The next paper was based on a re-reading of a French grassroots movement (Selznick’s TVA) in order to understand participatory innovation. (Alice Mazeaud)
Participatory democracy is not a new discourse and organisations need to cooperate with local forces for innovation. However, participants also use the processes in their own interest. Innovations is a key point of representative democracy. In the example of a participatory budget, positive effects were the good participation rate, but we cannot control the whole process, although governments seek to do this. Innovations in the public sector demand a different set of tools than in the industrial sector. Also, it is very difficult to measure innovation, and sometimes processes are just presented as such. Often we are talking about democratic innovation without defining it. It might also not be a question of definition but on the expectation of innovative processes. On a side note, participatory budgets are coming from Brazil, so there is also space for more comparative work in the field.
The last paper presented was the reason I was interested in this panel: a critical examination of the rhetoric and practices of innovation. (Stevd Griggs and Helen Sullivan). The aim of the paper is to demystify the concept by looking at the rhetorics of the innovation industry. The question was posed whether innovation might be an ideological cover for spending cuts (Howarth and Griggs 2006). Local government can be both a barrier or enabler of innovation, so there’s a certain paradox as well. Innovation rhetorics can also depoliticize processes through the articulation of a manageralist logic.
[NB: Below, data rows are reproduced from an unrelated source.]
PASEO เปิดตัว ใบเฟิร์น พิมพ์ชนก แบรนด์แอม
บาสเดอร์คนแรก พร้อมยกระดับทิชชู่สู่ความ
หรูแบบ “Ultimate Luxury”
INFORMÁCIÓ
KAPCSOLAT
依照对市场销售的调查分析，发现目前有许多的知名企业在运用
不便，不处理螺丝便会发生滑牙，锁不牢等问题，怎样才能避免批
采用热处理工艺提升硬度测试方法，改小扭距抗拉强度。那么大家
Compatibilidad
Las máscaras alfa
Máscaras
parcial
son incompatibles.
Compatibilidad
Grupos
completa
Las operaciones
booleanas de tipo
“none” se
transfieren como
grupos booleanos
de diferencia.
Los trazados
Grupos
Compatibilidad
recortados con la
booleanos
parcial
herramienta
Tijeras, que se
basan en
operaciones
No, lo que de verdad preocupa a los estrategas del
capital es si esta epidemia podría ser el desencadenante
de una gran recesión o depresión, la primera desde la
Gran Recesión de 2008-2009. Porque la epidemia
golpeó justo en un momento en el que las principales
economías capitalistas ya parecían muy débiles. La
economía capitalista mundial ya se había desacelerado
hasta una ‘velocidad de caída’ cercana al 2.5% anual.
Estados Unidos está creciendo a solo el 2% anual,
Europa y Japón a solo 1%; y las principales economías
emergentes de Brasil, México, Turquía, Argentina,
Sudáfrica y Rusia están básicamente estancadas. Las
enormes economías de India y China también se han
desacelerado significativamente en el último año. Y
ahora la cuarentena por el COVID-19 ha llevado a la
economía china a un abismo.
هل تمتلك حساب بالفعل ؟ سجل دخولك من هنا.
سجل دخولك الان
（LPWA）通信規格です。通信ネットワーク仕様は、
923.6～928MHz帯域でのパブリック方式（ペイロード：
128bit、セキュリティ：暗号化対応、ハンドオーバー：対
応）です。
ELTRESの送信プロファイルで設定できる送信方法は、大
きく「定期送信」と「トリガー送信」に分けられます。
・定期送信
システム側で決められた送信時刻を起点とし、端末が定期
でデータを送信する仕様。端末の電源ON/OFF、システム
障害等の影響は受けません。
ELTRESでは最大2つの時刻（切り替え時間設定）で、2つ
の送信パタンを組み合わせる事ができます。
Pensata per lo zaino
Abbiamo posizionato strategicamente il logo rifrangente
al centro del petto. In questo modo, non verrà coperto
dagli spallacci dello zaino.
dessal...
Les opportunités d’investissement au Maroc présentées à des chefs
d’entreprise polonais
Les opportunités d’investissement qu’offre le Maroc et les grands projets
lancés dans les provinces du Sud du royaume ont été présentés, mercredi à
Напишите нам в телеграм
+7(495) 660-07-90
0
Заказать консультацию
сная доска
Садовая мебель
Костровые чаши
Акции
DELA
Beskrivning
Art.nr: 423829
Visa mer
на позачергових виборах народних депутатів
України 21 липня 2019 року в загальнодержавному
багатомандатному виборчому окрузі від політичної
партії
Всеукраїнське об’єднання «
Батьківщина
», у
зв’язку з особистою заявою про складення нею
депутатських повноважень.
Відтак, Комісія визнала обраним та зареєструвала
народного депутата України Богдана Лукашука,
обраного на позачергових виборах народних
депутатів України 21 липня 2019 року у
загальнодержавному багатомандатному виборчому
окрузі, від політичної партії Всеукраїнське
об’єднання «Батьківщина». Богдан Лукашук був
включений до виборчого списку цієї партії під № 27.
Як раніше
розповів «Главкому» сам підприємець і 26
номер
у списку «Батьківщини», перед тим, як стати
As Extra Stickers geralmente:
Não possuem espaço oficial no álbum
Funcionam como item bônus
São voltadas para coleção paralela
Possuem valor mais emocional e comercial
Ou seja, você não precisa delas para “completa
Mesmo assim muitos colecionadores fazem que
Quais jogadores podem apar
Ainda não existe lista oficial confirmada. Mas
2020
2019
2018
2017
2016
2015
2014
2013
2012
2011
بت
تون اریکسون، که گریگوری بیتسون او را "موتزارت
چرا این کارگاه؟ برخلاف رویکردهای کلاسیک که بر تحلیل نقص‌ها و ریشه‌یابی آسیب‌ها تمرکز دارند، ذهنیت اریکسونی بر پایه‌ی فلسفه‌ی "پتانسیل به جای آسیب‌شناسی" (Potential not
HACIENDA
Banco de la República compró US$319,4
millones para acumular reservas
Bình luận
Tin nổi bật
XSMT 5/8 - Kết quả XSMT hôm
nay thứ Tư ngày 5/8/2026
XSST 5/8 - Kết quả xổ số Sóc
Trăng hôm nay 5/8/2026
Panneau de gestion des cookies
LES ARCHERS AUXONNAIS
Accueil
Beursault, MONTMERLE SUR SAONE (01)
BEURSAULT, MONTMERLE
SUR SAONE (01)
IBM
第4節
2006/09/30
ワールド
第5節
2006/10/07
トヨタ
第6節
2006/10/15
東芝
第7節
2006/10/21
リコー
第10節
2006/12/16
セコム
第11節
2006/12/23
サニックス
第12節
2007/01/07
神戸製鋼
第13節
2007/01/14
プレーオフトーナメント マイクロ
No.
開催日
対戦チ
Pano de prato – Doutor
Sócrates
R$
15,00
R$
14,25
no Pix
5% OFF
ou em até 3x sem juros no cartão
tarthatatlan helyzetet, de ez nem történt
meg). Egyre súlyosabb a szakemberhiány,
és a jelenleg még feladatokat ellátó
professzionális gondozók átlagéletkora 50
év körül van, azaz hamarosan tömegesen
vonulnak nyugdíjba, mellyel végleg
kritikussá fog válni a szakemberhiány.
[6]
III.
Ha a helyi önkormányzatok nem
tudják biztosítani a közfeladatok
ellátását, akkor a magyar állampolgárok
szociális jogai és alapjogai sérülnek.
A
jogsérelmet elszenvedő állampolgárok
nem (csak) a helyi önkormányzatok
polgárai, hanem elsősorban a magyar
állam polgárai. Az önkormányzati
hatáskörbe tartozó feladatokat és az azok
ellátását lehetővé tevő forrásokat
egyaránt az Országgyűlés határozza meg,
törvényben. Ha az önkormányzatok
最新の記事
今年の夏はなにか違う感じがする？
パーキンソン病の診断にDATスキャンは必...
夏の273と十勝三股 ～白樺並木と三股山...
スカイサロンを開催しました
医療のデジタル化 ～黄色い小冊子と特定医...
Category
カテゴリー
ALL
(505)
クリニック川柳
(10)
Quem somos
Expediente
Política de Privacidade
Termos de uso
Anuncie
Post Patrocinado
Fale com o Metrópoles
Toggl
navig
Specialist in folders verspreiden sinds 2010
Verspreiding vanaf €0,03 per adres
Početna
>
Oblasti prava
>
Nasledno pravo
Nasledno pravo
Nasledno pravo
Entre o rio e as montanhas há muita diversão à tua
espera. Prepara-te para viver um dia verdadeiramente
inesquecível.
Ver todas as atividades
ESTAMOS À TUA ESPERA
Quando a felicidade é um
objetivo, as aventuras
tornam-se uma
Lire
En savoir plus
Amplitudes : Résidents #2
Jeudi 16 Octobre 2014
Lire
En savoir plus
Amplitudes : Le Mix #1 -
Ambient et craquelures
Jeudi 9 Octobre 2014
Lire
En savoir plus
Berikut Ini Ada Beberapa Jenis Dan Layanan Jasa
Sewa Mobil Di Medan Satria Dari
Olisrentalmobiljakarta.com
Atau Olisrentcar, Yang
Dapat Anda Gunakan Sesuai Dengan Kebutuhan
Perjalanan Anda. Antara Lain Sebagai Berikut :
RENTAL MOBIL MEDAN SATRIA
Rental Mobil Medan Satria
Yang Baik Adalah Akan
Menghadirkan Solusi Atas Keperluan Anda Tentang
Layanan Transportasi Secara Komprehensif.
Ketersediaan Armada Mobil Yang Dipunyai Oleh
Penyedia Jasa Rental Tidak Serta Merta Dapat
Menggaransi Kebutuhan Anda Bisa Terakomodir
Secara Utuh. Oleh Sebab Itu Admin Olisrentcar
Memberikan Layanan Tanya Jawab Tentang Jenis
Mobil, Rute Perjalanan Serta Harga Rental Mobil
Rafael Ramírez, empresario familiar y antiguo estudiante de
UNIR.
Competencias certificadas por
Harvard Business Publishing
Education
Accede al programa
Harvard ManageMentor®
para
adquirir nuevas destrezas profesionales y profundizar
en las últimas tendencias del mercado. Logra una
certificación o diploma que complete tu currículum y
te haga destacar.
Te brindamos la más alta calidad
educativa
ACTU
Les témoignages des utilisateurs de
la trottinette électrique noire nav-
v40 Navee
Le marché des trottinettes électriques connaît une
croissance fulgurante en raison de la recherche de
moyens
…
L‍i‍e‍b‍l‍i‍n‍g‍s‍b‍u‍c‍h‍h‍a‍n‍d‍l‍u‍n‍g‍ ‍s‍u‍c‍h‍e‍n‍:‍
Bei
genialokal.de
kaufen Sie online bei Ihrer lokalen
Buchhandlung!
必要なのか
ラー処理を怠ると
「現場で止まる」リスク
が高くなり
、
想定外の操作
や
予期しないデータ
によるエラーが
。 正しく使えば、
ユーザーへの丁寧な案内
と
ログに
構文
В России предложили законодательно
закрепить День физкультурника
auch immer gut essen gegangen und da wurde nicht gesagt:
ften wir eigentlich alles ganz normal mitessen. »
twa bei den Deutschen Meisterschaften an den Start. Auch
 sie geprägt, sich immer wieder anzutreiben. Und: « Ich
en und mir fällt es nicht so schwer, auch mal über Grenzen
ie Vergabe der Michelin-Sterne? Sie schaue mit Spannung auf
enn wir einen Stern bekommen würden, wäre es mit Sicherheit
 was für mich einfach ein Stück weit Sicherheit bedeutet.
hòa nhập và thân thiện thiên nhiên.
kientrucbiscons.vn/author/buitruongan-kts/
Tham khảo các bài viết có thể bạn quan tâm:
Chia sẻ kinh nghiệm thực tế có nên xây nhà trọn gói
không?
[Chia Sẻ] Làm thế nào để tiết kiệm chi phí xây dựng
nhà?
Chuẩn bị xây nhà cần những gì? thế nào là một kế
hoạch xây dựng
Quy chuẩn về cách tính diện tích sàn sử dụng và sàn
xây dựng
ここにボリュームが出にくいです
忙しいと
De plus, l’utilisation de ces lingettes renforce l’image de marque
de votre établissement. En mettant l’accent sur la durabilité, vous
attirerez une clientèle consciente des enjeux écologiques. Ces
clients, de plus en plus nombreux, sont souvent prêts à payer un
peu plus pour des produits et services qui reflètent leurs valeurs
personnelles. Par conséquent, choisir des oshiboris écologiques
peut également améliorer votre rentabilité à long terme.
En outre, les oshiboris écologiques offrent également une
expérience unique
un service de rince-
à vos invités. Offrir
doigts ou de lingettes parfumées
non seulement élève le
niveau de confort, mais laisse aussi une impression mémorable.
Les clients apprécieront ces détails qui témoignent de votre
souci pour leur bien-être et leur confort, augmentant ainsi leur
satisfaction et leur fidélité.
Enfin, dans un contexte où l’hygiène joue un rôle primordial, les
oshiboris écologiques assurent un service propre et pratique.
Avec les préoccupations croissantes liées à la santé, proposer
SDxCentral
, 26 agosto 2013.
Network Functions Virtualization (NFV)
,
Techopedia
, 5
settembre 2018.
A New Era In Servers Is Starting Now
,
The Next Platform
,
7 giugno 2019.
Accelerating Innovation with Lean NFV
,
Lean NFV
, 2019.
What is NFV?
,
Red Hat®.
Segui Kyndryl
The study was part of an evaluation of local strategic partnerships and local area agreements from 2007 to 2010. What is important is the naming of innovation. The study found little evidence of collaborative innovation and innovation was always talked about who benefits and not who looses from innovation. It was also not seen to enhance democracy. Rather, it is now part of the chain of good leadership as an additional ingredient in commonsense of how local governments must be lead.